[CRITIQUE] : Minotaure
![]() |
| Copyright Anna Matveeva / MK-Productions-CG-CinemaB / Les Films du Losange |
Réalisateur : Andreï Zviaguintsev
Acteurs : Dmitriy Mazurov, Iris Lebedeva, Boris Kudrin, Yuriy Zavalnyouk,...
Distributeur : Les Films du Losange
Budget : -
Genre : Drame.
Nationalité : Français, Allemand, Letton.
Durée : 2h15min.
Synopsis :
Ce film est présenté en Compétition au Festival de Cannes 2026.
Russie, 2022. Gleb, chef d’entreprise prospère, vit avec sa femme Galina et leur fils dans une ville de province. Il se retrouve confronté à des problèmes professionnels croissants, dans un monde de plus en plus instable. L’effondrement d’une vie soigneusement construite bascule rapidement dans la violence.

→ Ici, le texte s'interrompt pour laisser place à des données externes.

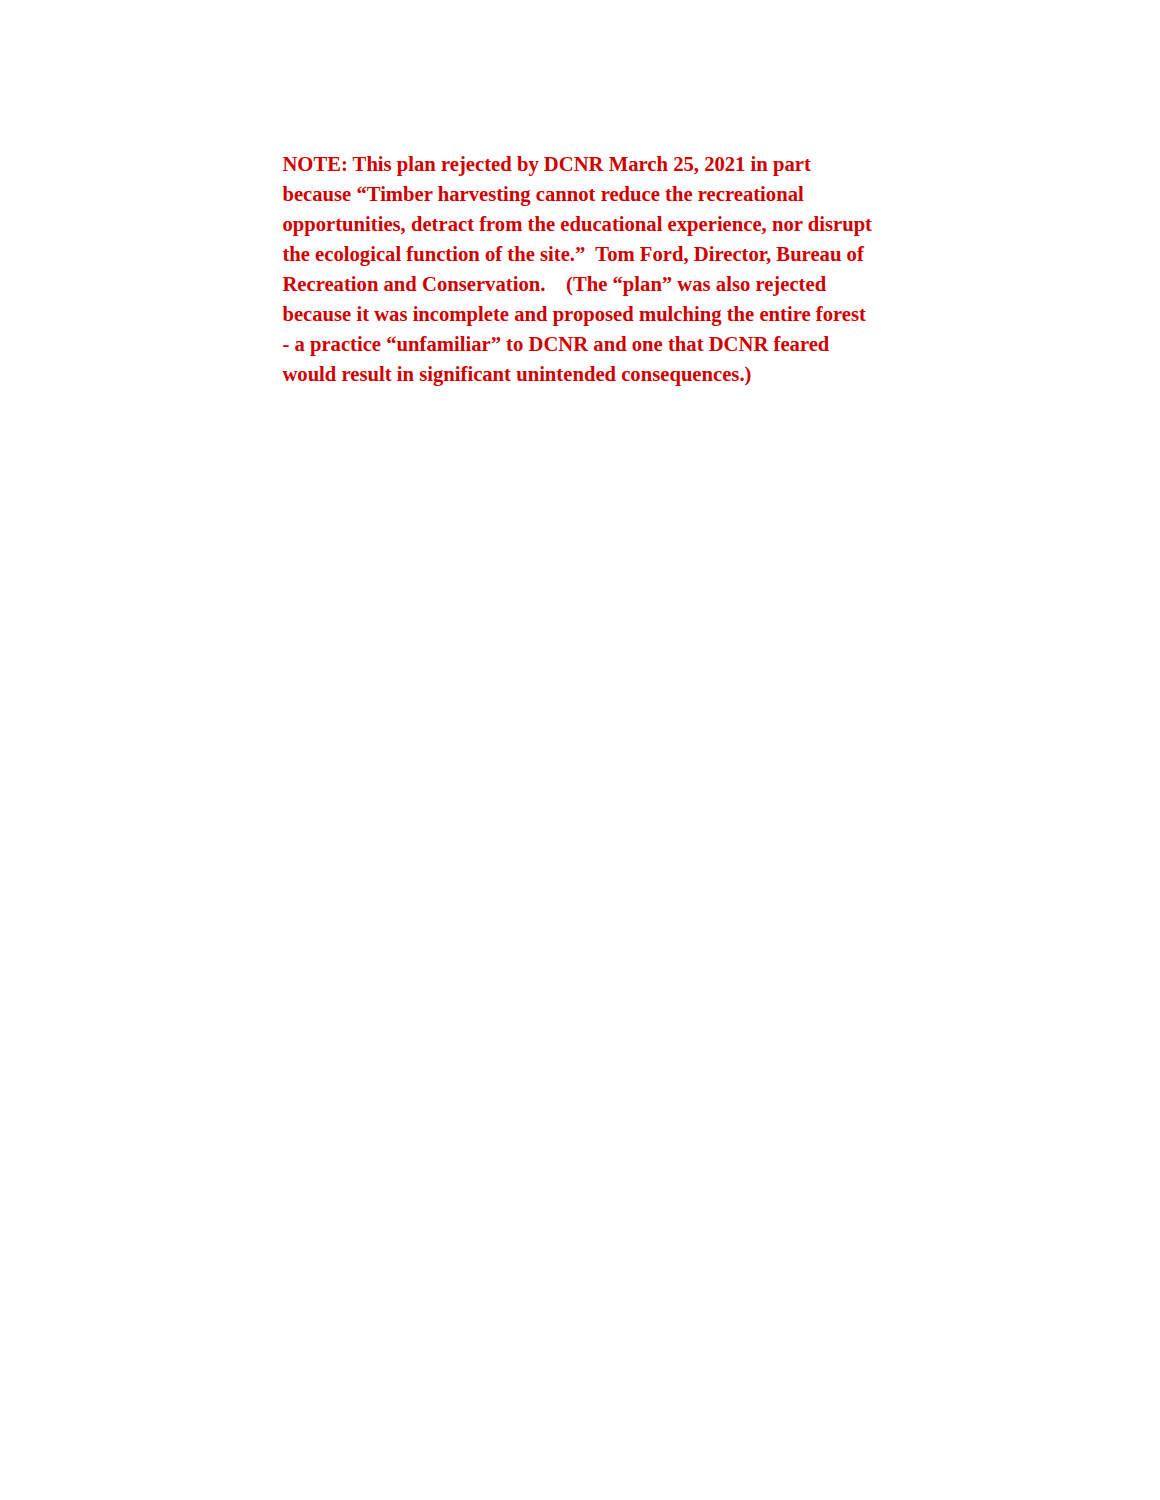NOTE: This plan rejected by DCNR March 25, 2021 in part because “Timber harvesting cannot reduce the recreational opportunities, detract from the educational experience, nor disrupt the ecological function of the site.” Tom Ford, Director, Bureau of Recreation and Conservation. (The “plan” was also rejected because it was incomplete and proposed mulching the entire forest - a practice “unfamiliar” to DCNR and one that DCNR feared would result in significant unintended consequences.)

Quintessence - ou pas si loin - de la filmographie foisonnante de feu Claude Chabrol, fusion parfaite entre sa propension à dégainer une intrigue à la fois psychologiquement complexe et tortueuse, et une mise en scène tout autant épurée que d'une précision d'orfèvre, La Femme infidèle s'attachait moins purement et durement au crime en son coeur (celui d'un mari qui découvre qui est l'amant de sa femme, avant de s'en " occuper "), qu'à l'écosystème bourgeois d'époque (qu'il décortiquait comme personne), tout en hypocrisie et en quête désespérée pour sauver coûte que coûte les apparences - un meurtre pour mieux encapsuler tout le reflet d'une classe sociale bouffée par ses privilèges et une moralité aux abonnés absents.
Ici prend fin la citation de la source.